Once a month, they would feature an employee in a digital newsletter sent out across the organization. The feature shared pictures and tidbits about the employee’s role at work as well as his/her life outside of work. Personally, I thoroughly enjoyed reading these little glimpses into the lives of my fellow colleagues. Working in an organization with over 15, 000 employees, it was an opportunity to “meet”folks that I would never have even known about otherwise.
These articles also drove home the fact that it takes A LOT of people to keep our place running! There are teams within teams, people at the forefront, and people behind the scenes, all playing some role in accomplishing our goals and mission as a healthcare organization. Something else remarkable that I noticed through these Spotlight articles was that a lot of really great people, doing fantastic work, are completely content to be behind the scenes, out of the spotlight, ironically!
Several weeks ago, I saw this theme again from a Biblical perspective. I had the privilege of substituting for one of our high school Sunday School classes, and the lesson that day was about the “lesser-known apostles.” We all know Peter, John, Doubting Thomas, and even Judas Iscariot, but what about the others? Did they do anything meaningful even though they were often out of the spotlight? The answer is a resounding “Yes”!
Andrew was one of the examples of a lesser-known apostle, and his story stuck with me. What do we know about Andrew? Andrew was a follower of John the Baptist and, out of the 12 apostles, he was one of the first to hear about and follow Jesus. In the story of the miraculous feeding of the 5000, he helped find the boy with the 5 loaves and 2 fishes (John 6). In John 12, we read that Philip sought him out and enlisted his help in introducing some foreigners to Jesus. These are all clues that he was probably a quiet leader among the twelve.
Andrew is actually only mentioned by name a few times in the Bible, often in the background during important events. In fact, he’s usually referred to as “Simon Peter’s brother”, overshadowed by his more famous and outspoken brother. Unlike Andrew, we all know that Peter was in the spotlight a lot throughout Christ’s ministry on Earth and afterwards in establishing the Church. But as significant as Peter’s legacy was, none of it would have happened without one important person and one small act.
Guess who introduced Peter to Christ in the first place? His brother, Andrew! In Matthew 16, we see Peter making his bold statement that Jesus is the Messiah, but it was his brother, Andrew, who had brought him to the Messiah.

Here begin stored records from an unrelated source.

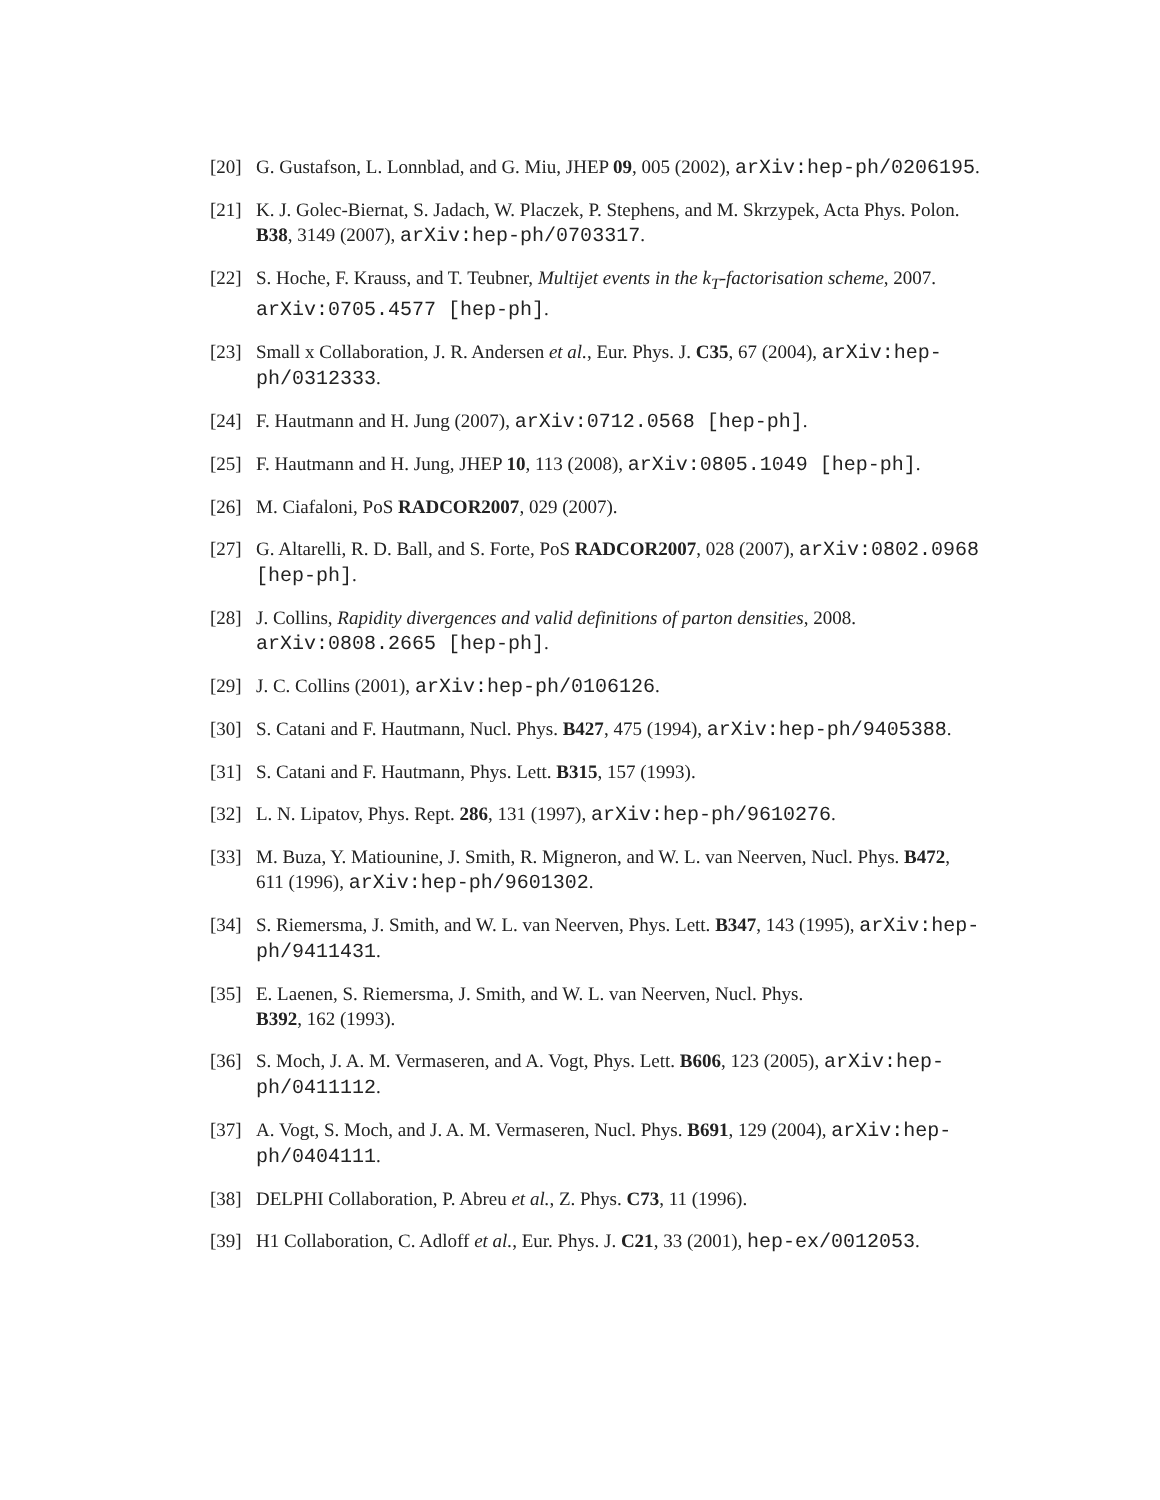[20] G. Gustafson, L. Lonnblad, and G. Miu, JHEP 09, 005 (2002), arXiv:hep-ph/0206195.
[21] K. J. Golec-Biernat, S. Jadach, W. Placzek, P. Stephens, and M. Skrzypek, Acta Phys. Polon. B38, 3149 (2007), arXiv:hep-ph/0703317.
[22] S. Hoche, F. Krauss, and T. Teubner, Multijet events in the k<sub>T</sub>-factorisation scheme, 2007. arXiv:0705.4577 [hep-ph].
[23] Small x Collaboration, J. R. Andersen et al., Eur. Phys. J. C35, 67 (2004), arXiv:hep-ph/0312333.
[24] F. Hautmann and H. Jung (2007), arXiv:0712.0568 [hep-ph].
[25] F. Hautmann and H. Jung, JHEP 10, 113 (2008), arXiv:0805.1049 [hep-ph].
[26] M. Ciafaloni, PoS RADCOR2007, 029 (2007).
[27] G. Altarelli, R. D. Ball, and S. Forte, PoS RADCOR2007, 028 (2007), arXiv:0802.0968 [hep-ph].
[28] J. Collins, Rapidity divergences and valid definitions of parton densities, 2008. arXiv:0808.2665 [hep-ph].
[29] J. C. Collins (2001), arXiv:hep-ph/0106126.
[30] S. Catani and F. Hautmann, Nucl. Phys. B427, 475 (1994), arXiv:hep-ph/9405388.
[31] S. Catani and F. Hautmann, Phys. Lett. B315, 157 (1993).
[32] L. N. Lipatov, Phys. Rept. 286, 131 (1997), arXiv:hep-ph/9610276.
[33] M. Buza, Y. Matiounine, J. Smith, R. Migneron, and W. L. van Neerven, Nucl. Phys. B472, 611 (1996), arXiv:hep-ph/9601302.
[34] S. Riemersma, J. Smith, and W. L. van Neerven, Phys. Lett. B347, 143 (1995), arXiv:hep-ph/9411431.
[35] E. Laenen, S. Riemersma, J. Smith, and W. L. van Neerven, Nucl. Phys.
B392, 162 (1993).
[36] S. Moch, J. A. M. Vermaseren, and A. Vogt, Phys. Lett. B606, 123 (2005), arXiv:hep-ph/0411112.
[37] A. Vogt, S. Moch, and J. A. M. Vermaseren, Nucl. Phys. B691, 129 (2004), arXiv:hep-ph/0404111.
[38] DELPHI Collaboration, P. Abreu et al., Z. Phys. C73, 11 (1996).
[39] H1 Collaboration, C. Adloff et al., Eur. Phys. J. C21, 33 (2001), hep-ex/0012053.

"Andrew, Simon Peter’s brother, was one of these men who heard what John said and then followed Jesus. Andrew went to find his brother, Simon, and told him, “We have found the Messiah” (which means Christ). (John 1:41-42 NLT)
Maybe, like Andrew, some of us are not cut out for or even called to be in the spotlight during our time here on Earth. But that doesn’t mean that what we do is any less important to God. We can still make a tremendous impact on those around us. Sometimes the unseen and unacknowledged actions that we do will have ripple effects that reach farther than we can ever imagine.
So where hasGod placed you? Are you in the spotlight? If so, then thank God and humbly use your platform and visibility to do big things. Bless others and bring glory to God. But if not, then don’t let that discourage you. Thank God for the peace and quiet of relative obscurity and continue steadfastly to serve Him. As Paul reminds us, “whatever you do or say, do it as a representative of the Lord Jesus” (Col 3:17).
Look around. How can you can share God’s love with others? You may not be in the spotlight, but, as a child of God, there is an inner light inside of you, and you can let it shine so others can see God in you. You may never know the impact your little light may have.